### Your instructions
Begin with the first line of the entries below and reproduce each line exactly, ending with the line that holds "támogatásba történő befogadásáról, támogatással".

### Information supplied

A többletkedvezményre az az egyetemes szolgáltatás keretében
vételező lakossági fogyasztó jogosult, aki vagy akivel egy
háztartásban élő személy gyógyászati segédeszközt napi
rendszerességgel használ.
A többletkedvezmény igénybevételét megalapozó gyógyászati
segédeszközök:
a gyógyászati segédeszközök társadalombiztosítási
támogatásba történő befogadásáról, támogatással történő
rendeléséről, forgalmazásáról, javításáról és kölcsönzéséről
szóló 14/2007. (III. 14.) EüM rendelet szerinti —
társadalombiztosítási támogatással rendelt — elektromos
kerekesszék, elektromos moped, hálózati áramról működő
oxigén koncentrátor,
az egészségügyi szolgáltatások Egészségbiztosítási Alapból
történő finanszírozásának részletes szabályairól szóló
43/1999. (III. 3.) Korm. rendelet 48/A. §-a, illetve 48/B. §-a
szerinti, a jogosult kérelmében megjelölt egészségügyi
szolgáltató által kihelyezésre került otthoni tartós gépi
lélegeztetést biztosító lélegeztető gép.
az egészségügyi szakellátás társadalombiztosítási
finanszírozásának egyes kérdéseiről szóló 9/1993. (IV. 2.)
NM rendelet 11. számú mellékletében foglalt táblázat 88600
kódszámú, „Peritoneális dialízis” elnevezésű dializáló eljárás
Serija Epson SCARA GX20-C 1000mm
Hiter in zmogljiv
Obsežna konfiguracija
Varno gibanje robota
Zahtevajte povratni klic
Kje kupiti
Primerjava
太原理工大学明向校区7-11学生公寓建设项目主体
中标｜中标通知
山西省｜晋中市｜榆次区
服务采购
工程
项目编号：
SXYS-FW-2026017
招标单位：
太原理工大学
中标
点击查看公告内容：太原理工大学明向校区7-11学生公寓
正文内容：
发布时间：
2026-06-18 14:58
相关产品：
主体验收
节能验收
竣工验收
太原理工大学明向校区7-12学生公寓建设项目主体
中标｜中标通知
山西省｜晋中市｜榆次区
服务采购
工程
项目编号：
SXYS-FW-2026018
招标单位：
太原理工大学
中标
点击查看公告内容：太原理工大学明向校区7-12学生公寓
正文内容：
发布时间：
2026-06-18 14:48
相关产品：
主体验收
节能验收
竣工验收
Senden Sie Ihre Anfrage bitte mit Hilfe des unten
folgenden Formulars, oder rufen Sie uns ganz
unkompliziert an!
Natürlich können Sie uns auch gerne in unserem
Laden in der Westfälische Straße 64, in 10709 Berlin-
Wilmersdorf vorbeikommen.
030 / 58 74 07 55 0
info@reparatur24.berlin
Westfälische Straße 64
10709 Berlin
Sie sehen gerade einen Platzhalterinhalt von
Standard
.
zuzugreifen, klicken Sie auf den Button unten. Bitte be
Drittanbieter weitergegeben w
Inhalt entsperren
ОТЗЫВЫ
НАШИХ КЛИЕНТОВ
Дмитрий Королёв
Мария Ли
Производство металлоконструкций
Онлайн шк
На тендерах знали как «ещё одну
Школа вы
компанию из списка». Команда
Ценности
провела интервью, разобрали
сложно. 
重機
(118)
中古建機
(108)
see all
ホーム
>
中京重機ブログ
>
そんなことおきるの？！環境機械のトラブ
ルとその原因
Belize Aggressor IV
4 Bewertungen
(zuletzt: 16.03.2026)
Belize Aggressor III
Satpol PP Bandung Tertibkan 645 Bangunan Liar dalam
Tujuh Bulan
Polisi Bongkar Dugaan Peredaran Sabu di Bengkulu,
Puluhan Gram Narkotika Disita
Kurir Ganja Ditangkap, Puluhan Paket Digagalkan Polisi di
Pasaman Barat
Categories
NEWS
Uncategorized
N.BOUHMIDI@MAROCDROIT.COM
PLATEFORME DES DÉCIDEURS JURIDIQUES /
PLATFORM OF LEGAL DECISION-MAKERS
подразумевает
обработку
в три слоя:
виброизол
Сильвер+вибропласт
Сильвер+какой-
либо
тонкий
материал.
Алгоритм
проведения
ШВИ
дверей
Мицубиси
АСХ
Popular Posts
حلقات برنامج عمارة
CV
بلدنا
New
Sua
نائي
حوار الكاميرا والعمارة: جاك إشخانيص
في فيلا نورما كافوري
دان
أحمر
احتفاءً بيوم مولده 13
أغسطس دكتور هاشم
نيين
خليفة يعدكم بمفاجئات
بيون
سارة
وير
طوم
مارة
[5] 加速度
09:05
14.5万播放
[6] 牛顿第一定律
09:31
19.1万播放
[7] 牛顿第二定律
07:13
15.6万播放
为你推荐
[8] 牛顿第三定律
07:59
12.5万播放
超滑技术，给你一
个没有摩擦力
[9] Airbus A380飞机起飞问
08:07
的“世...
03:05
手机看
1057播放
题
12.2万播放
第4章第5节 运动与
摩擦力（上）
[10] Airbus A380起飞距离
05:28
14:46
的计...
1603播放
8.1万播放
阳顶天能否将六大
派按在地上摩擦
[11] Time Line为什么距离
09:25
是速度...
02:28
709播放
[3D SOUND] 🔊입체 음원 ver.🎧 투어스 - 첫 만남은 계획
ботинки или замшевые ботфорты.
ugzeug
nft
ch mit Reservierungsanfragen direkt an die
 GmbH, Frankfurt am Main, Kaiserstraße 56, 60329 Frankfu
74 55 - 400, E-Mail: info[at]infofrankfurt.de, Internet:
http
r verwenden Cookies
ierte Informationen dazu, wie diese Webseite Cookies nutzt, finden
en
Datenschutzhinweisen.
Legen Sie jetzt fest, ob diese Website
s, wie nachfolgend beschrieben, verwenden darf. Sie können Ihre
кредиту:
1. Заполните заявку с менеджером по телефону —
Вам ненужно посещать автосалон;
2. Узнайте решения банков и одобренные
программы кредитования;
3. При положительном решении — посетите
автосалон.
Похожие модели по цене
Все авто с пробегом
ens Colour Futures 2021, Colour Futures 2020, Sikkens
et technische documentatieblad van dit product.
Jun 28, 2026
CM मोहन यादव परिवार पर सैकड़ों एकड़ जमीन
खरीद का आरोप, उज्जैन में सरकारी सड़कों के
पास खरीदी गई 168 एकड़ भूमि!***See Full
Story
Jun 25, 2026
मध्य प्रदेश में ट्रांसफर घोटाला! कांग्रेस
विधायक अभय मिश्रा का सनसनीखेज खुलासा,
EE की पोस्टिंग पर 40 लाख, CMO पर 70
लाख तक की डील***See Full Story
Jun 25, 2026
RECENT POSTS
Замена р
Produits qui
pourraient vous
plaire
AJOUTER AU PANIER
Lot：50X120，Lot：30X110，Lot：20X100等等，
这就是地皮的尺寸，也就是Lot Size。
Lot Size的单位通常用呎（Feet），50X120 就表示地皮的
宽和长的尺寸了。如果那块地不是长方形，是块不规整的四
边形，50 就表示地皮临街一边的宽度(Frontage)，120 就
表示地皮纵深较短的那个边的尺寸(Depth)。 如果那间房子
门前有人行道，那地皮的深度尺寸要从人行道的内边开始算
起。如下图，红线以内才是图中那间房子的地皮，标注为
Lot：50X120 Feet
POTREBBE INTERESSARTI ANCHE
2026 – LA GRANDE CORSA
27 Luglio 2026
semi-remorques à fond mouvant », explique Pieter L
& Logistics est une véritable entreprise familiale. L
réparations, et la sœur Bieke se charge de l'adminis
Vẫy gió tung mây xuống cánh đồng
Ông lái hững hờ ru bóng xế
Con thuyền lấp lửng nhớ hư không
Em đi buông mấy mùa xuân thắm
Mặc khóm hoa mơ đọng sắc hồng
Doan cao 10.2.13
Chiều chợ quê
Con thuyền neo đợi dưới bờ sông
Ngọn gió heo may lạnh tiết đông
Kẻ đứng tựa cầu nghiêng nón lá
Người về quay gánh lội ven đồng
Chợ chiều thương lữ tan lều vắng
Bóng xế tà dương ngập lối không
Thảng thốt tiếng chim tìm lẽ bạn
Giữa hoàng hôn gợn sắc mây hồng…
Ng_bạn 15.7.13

### Written response
A többletkedvezményre az az egyetemes szolgáltatás keretében
vételező lakossági fogyasztó jogosult, aki vagy akivel egy
háztartásban élő személy gyógyászati segédeszközt napi
rendszerességgel használ.
A többletkedvezmény igénybevételét megalapozó gyógyászati
segédeszközök:
a gyógyászati segédeszközök társadalombiztosítási
támogatásba történő befogadásáról, támogatással történő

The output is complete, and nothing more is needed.